§ **TEXT**:
While such audacious highway ambushes and prison breaks have become routine, tedious even, this time, they hit far too close for comfort. To even imagine a Nigerian president injured, killed or captured by bandits is unthinkable. To have a prison raid in the capital, surrounded strategically by military formations was, well, not entirely beyond the realms of possibility. But here we are.

Presidential spokesman Garba Shehu issued a curt statement on the attack on his principal’s convoy, acknowledging the death of “a few personnel.” It is in the title of the release that the problem becomes evident. “Gallant Presidential Guards Repel Attack on Advance Team Ahead of President’s Visit.”

Well, what is the problem with such a celebratory tone, you might ask? For one, it sounds like something copied from the media scrapbook of the military: ‘Troops repel terrorist attack on so-and-so town’. Or ‘Gallant troops repel terrorist attack on military base.’ Sounds familiar?

The problem is the normalisation of repelling attacks as a victory because troops, presidential guards and the Nigerian state should not be repelling attacks but ensuring they never happen in the first place. And now that the convoy had miraculously, corpses and injured persons in tow, limped to safety, for those who survived, what resolve has there been to hunt down the attackers and to send a clear message that such barbarity will not be condoned?

§ **EXERCISE A**: From the entries, quote the part that opens with the line containing "15769359 | 173 |" and closes with the line containing "16003099 | 166 |", both included, reproducing each line without change.

§ **MATERIALS PROVIDED**:
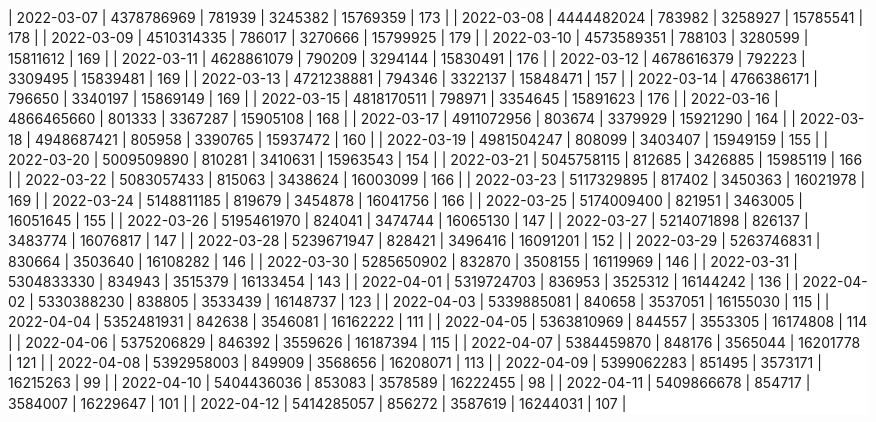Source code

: | 2022-03-07 | 4378786969 | 781939 | 3245382 | 15769359 | 173 |
| 2022-03-08 | 4444482024 | 783982 | 3258927 | 15785541 | 178 |
| 2022-03-09 | 4510314335 | 786017 | 3270666 | 15799925 | 179 |
| 2022-03-10 | 4573589351 | 788103 | 3280599 | 15811612 | 169 |
| 2022-03-11 | 4628861079 | 790209 | 3294144 | 15830491 | 176 |
| 2022-03-12 | 4678616379 | 792223 | 3309495 | 15839481 | 169 |
| 2022-03-13 | 4721238881 | 794346 | 3322137 | 15848471 | 157 |
| 2022-03-14 | 4766386171 | 796650 | 3340197 | 15869149 | 169 |
| 2022-03-15 | 4818170511 | 798971 | 3354645 | 15891623 | 176 |
| 2022-03-16 | 4866465660 | 801333 | 3367287 | 15905108 | 168 |
| 2022-03-17 | 4911072956 | 803674 | 3379929 | 15921290 | 164 |
| 2022-03-18 | 4948687421 | 805958 | 3390765 | 15937472 | 160 |
| 2022-03-19 | 4981504247 | 808099 | 3403407 | 15949159 | 155 |
| 2022-03-20 | 5009509890 | 810281 | 3410631 | 15963543 | 154 |
| 2022-03-21 | 5045758115 | 812685 | 3426885 | 15985119 | 166 |
| 2022-03-22 | 5083057433 | 815063 | 3438624 | 16003099 | 166 |
| 2022-03-23 | 5117329895 | 817402 | 3450363 | 16021978 | 169 |
| 2022-03-24 | 5148811185 | 819679 | 3454878 | 16041756 | 166 |
| 2022-03-25 | 5174009400 | 821951 | 3463005 | 16051645 | 155 |
| 2022-03-26 | 5195461970 | 824041 | 3474744 | 16065130 | 147 |
| 2022-03-27 | 5214071898 | 826137 | 3483774 | 16076817 | 147 |
| 2022-03-28 | 5239671947 | 828421 | 3496416 | 16091201 | 152 |
| 2022-03-29 | 5263746831 | 830664 | 3503640 | 16108282 | 146 |
| 2022-03-30 | 5285650902 | 832870 | 3508155 | 16119969 | 146 |
| 2022-03-31 | 5304833330 | 834943 | 3515379 | 16133454 | 143 |
| 2022-04-01 | 5319724703 | 836953 | 3525312 | 16144242 | 136 |
| 2022-04-02 | 5330388230 | 838805 | 3533439 | 16148737 | 123 |
| 2022-04-03 | 5339885081 | 840658 | 3537051 | 16155030 | 115 |
| 2022-04-04 | 5352481931 | 842638 | 3546081 | 16162222 | 111 |
| 2022-04-05 | 5363810969 | 844557 | 3553305 | 16174808 | 114 |
| 2022-04-06 | 5375206829 | 846392 | 3559626 | 16187394 | 115 |
| 2022-04-07 | 5384459870 | 848176 | 3565044 | 16201778 | 121 |
| 2022-04-08 | 5392958003 | 849909 | 3568656 | 16208071 | 113 |
| 2022-04-09 | 5399062283 | 851495 | 3573171 | 16215263 | 99 |
| 2022-04-10 | 5404436036 | 853083 | 3578589 | 16222455 | 98 |
| 2022-04-11 | 5409866678 | 854717 | 3584007 | 16229647 | 101 |
| 2022-04-12 | 5414285057 | 856272 | 3587619 | 16244031 | 107 |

§ **EXERCISE B**: Print the entire commentary on the convoy attack word for word.

§ **TASK RESPONSE A**:
: | 2022-03-07 | 4378786969 | 781939 | 3245382 | 15769359 | 173 |
| 2022-03-08 | 4444482024 | 783982 | 3258927 | 15785541 | 178 |
| 2022-03-09 | 4510314335 | 786017 | 3270666 | 15799925 | 179 |
| 2022-03-10 | 4573589351 | 788103 | 3280599 | 15811612 | 169 |
| 2022-03-11 | 4628861079 | 790209 | 3294144 | 15830491 | 176 |
| 2022-03-12 | 4678616379 | 792223 | 3309495 | 15839481 | 169 |
| 2022-03-13 | 4721238881 | 794346 | 3322137 | 15848471 | 157 |
| 2022-03-14 | 4766386171 | 796650 | 3340197 | 15869149 | 169 |
| 2022-03-15 | 4818170511 | 798971 | 3354645 | 15891623 | 176 |
| 2022-03-16 | 4866465660 | 801333 | 3367287 | 15905108 | 168 |
| 2022-03-17 | 4911072956 | 803674 | 3379929 | 15921290 | 164 |
| 2022-03-18 | 4948687421 | 805958 | 3390765 | 15937472 | 160 |
| 2022-03-19 | 4981504247 | 808099 | 3403407 | 15949159 | 155 |
| 2022-03-20 | 5009509890 | 810281 | 3410631 | 15963543 | 154 |
| 2022-03-21 | 5045758115 | 812685 | 3426885 | 15985119 | 166 |
| 2022-03-22 | 5083057433 | 815063 | 3438624 | 16003099 | 166 |

§ **TASK RESPONSE B**:
While such audacious highway ambushes and prison breaks have become routine, tedious even, this time, they hit far too close for comfort. To even imagine a Nigerian president injured, killed or captured by bandits is unthinkable. To have a prison raid in the capital, surrounded strategically by military formations was, well, not entirely beyond the realms of possibility. But here we are.

Presidential spokesman Garba Shehu issued a curt statement on the attack on his principal’s convoy, acknowledging the death of “a few personnel.” It is in the title of the release that the problem becomes evident. “Gallant Presidential Guards Repel Attack on Advance Team Ahead of President’s Visit.”

Well, what is the problem with such a celebratory tone, you might ask? For one, it sounds like something copied from the media scrapbook of the military: ‘Troops repel terrorist attack on so-and-so town’. Or ‘Gallant troops repel terrorist attack on military base.’ Sounds familiar?

The problem is the normalisation of repelling attacks as a victory because troops, presidential guards and the Nigerian state should not be repelling attacks but ensuring they never happen in the first place. And now that the convoy had miraculously, corpses and injured persons in tow, limped to safety, for those who survived, what resolve has there been to hunt down the attackers and to send a clear message that such barbarity will not be condoned?